• **TASK DESCRIPTION**: Please carry on the code review of the llvm-objdump debug-vars patch, starting right after its final comment.

• **DOCUMENT**:

This isn't quite the interface I'd use. I'd actually recommend making ASCII the default, since it will work in all situations, rather than requiring Windows users to specify an extra switch. If there's a good reason not to, I'd change this to --debug-vars-ascii, so that it's the normal practice of "use a switch to enable a behaviour" i.e. --debug-vars-unicode is all that is needed (and there's no need to do the slightly weird syntax of --debug-vars-unicode=false).

A third option (possibly in conjunction with the third) would be to change the switch name to --debug-vars-style, and allow it to take an enum of ASCII/Unicode (or more specifically UTF-8 probably). However, I don't think it's likely that we'll ever need more than two modes, so this is probably overkill.

My personal preference would be the first of the option, as I am primarily Windows developer, as are all of the developers I work with/make tools for.

llvm/test/tools/llvm-objdump/ARM/debug-vars-dwarf4-sections.s
58

I'm not seeing any changes in the comments since the previous version?

llvm/test/tools/llvm-objdump/ARM/debug-vars-dwarf4.s
91

Will this ever be "\\"? The SRC_COMPDIR sed pattern explicitly uses '/' now.

llvm/tools/llvm-objdump/llvm-objdump.cpp
611

This seems unrelated?

839

Have you considered something like the following approach instead of this function (which you have to call every time you need to add a single character)?

  1. Keep the enum, but assign the enum values all specific values from 0.
  2. Create two constant char arrays, one with the Unicode version, and the other with the ASCII version of the characters.
  3. Set some variable early (e.g. DbgVariableChars) to the value of one of the arrays, dependent on the style being used.
  4. Use the chars by referencing the DbgVariableChars array, indexed by the enum, i.e. something like DbgVariableChars[RangeStart].

I'm not sure if it's simpler in practice or not, but it is at least worth considering.

848

Is this code tested anywhere? I couldn't find it when searching.

• **DATA BLOCK**:
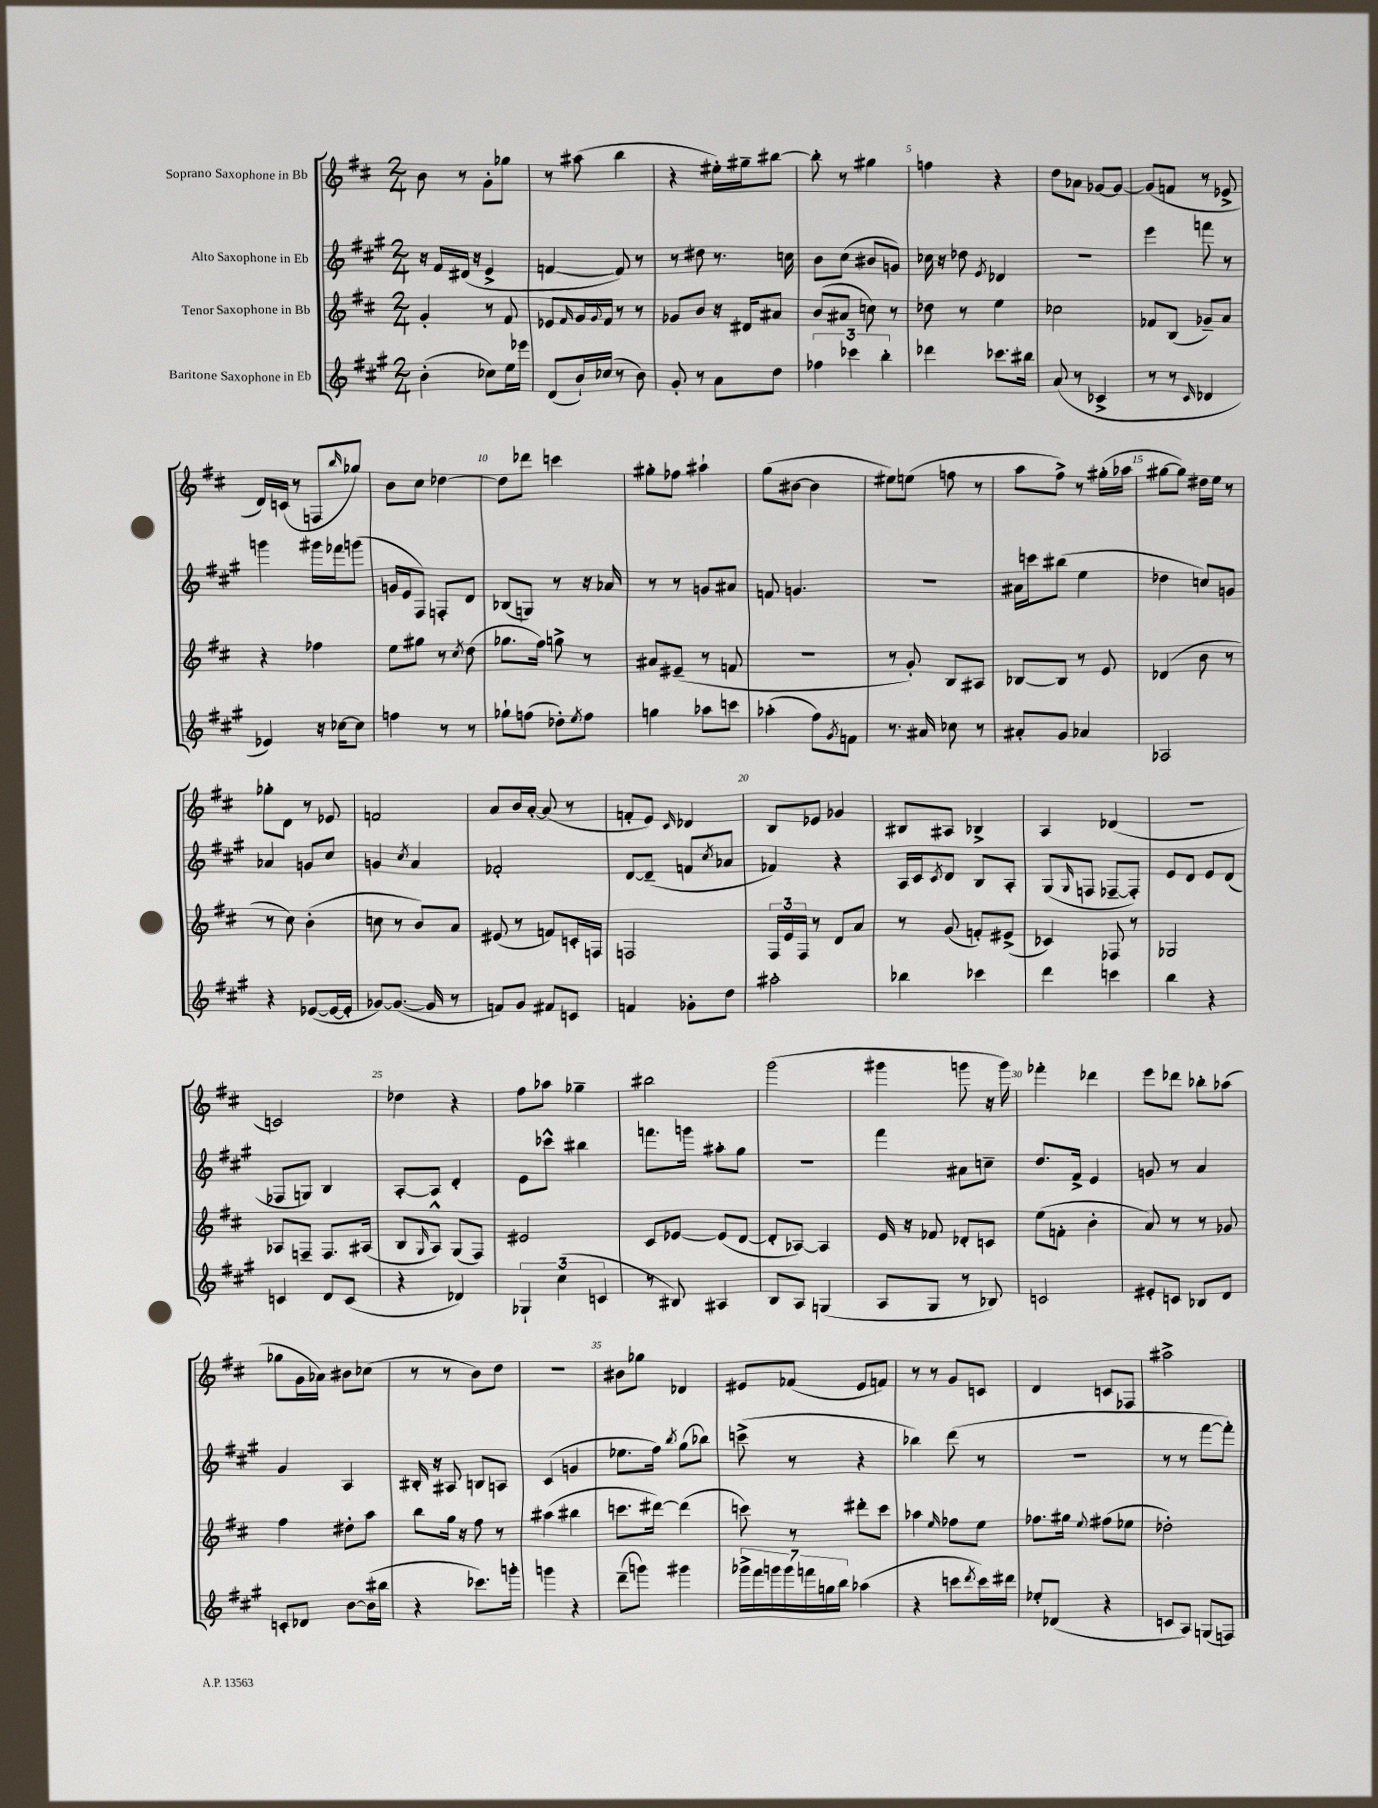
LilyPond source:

• **TASK OUTPUT**:
ostannard marked 6 inline comments as done.Jan 30 2020, 3:28 AM
ostannard added inline comments.
llvm/docs/CommandGuide/llvm-objdump.rst
132–135

I've tested this on windows 10, and the unicode output displays correctly (in both cmd.exe and powershell). Is there some other version or configuration of windows in which this won't work? If ASCII is only needed for older versions of windows, I'd like to keep the default as unicode, because I find it much more legible than the ASCII version. There's also the option of making ASCII the default for windows and unicode elsewhere, but I'd rather avoid that if possible.

I do like the idea of switching the spelling to --debug-vars-ascii though.

llvm/test/tools/llvm-objdump/ARM/debug-vars-dwarf4-sections.s
58

Oops, missed a git-add.

llvm/tools/llvm-objdump/llvm-objdump.cpp
611

What do you mean? There are DWARF opcodes not handled by this function yet, we have to do something if we hit one, and printing the opcode will make adding the missing cases easier.

839

The unicode characters are each multiple bytes, so the indexes wouldn't match up between the two arrays. We could have to arrays of string literals, with one character in each literal, but I don't think that has any significant advantage over the switch statement.

848

This character only gets used when multiple live ranges start at the same assembly instruction. The example in M2 (more complex than the current tests) uses it twice - the first is a compiler bug, so I don't want to include it in a test, and the second requires printing multiple locations for parts of structs. I expect this to be tested properly when adding the struct location printing.

ostannard updated this revision to Diff 241393.Jan 30 2020, 3:29 AM
  • Rebase
  • Change option spelling to --debug-vars-ascii (keep default as unicode)

Would it be feasible to move the bulk of the implementation into lib/DebugInfo or some other more accessible place? I could imagine that this would be a neat feature for LLDB's disassemble command, for example.

ostannard updated this revision to Diff 242603.Feb 5 2020, 7:03 AM
  • Move DWARF expression printer into lib/DebugInfo/DWARF. I've left the LiveVariablePrinter class in llvm-objdump for now, because it's more tied into the rest of the disassembly loop (e.g. it needs to print after source line numbers). I'm not really sure what LLDB's requirements are here, but if we're going to move things to a library it might be worth moving more of the disassembly loop at the same time.
  • Move DWARF expression printer into lib/DebugInfo/DWARF. I've left the LiveVariablePrinter class in llvm-objdump for now, because it's more tied into the rest of the disassembly loop (e.g. it needs to print after source line numbers). I'm not really sure what LLDB's requirements are here, but if we're going to move things to a library it might be worth moving more of the disassembly loop at the same time.

Agreed, this doesn't need to happen all at once.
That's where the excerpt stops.